La congrégation quitta l’église se croyant favorisée par les révélations extraordinaires de l’auteur de la vérité, et l’armée de Mahomet elle-même n’était guère moins imbue de fanatisme que ces chrétiens aveugles. C’était quelque chose de si satisfaisant pour leur faiblesse humaine que de concilier leur ressentiment et leurs intérêts temporels avec leurs devoirs religieux, que la plupart d’entre eux étaient préparés à devenir des ministres de vengeance sous la conduite de quelque chef hardi. Tandis que les habitants de la vallée étaient en proie à des passions aussi contradictoires, les ombres du soir descendaient graduellement sur leur village ; puis les ténèbres succédèrent au coucher du soleil avec la rapidité particulière à cette latitude.

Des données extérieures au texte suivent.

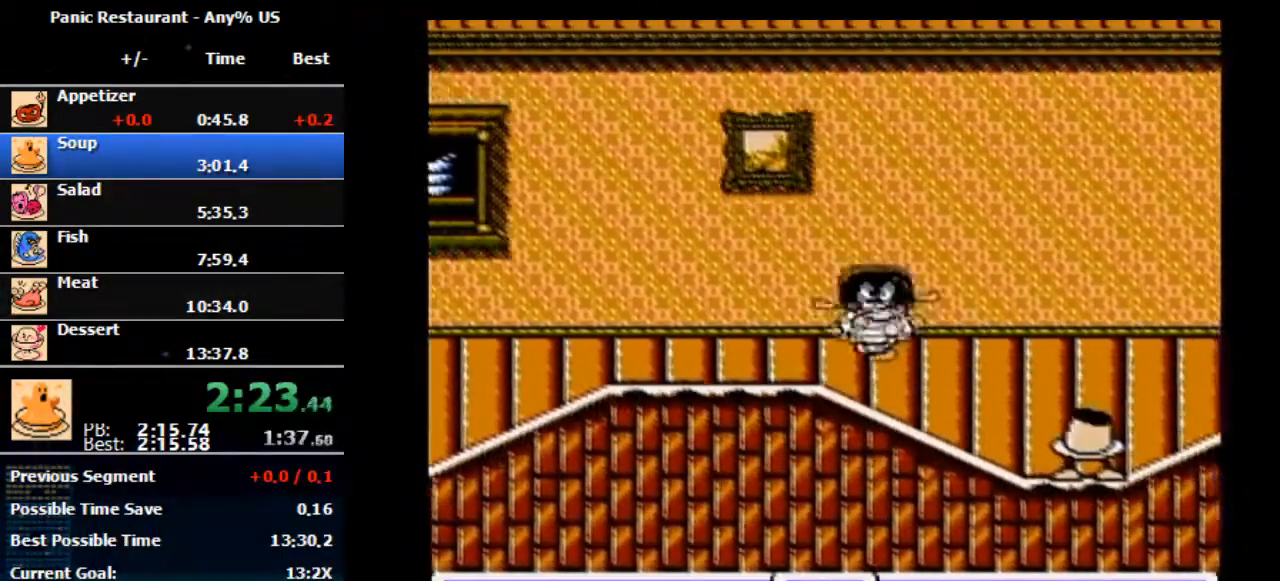
{"buttons": ["DPAD_RIGHT"], "events": [[233, "A", "down"], [433, "A", "up"], [433, "DPAD_RIGHT", "up"], [500, "DPAD_RIGHT", "down"]]}
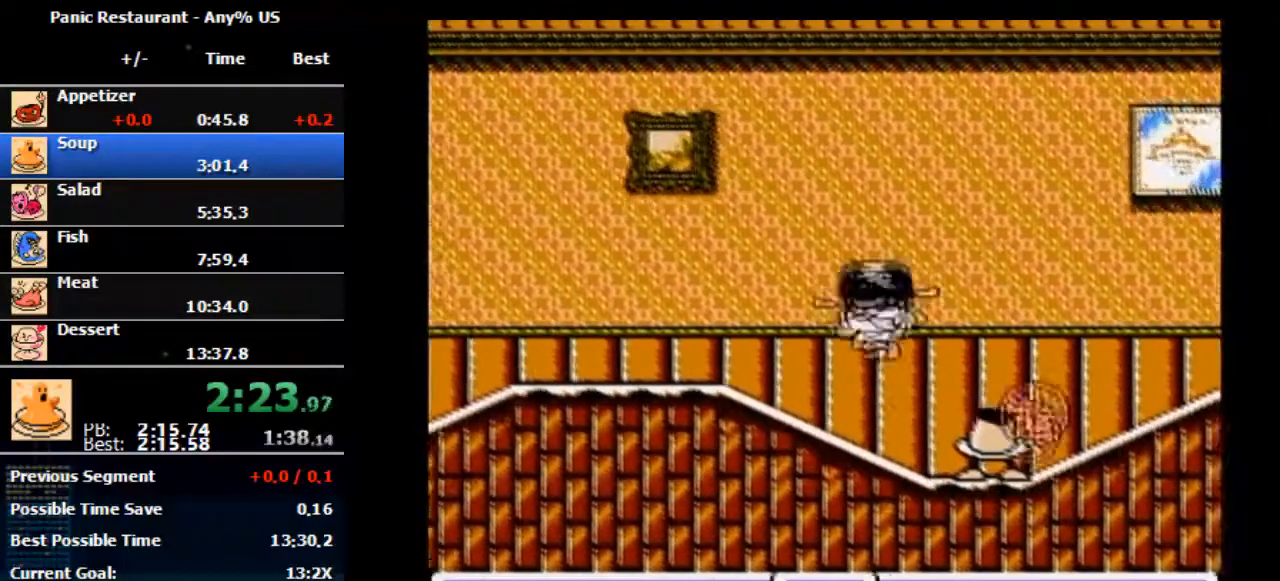
{"buttons": ["DPAD_RIGHT"], "events": [[400, "DPAD_RIGHT", "up"], [467, "DPAD_RIGHT", "down"]]}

Quelque temps avant que les ombres des arbres eussent pris ces formes fantastiques qui annoncent les rayons du soleil, et tandis que les habitants des frontières écoutaient encore leur pasteur, un individu solitaire était placé sur une haute élévation d’où il pouvait surveiller les mouvements de ceux qui demeuraient dans le hameau sans être remarqué lui-même. Une pointe de rocher se projetait sur la vallée du côté de l’habitation de la famille de Heathcote ; un petit ruisseau auquel la fonte des neiges et les pluies fréquentes et particulières au climat donnaient quelquefois apparence d’un torrent avait creusé un profond ravin dans son sein. Le temps et l’action constante de l’eau, secondés par les tempêtes de l’hiver et de l’automne, avaient donné à quelques parties de ce ravin une ressemblance imparfaite avec les demeures des hommes. Il y avait particulièrement un de ces lieux où une inspection plus sévère que l’éloignement des maisons du village ne pouvait le permettre eût découvert plus de vestiges d’un travail humain que ceux qui présentaient l’image d’angles fantastiques et de formes accidentelles.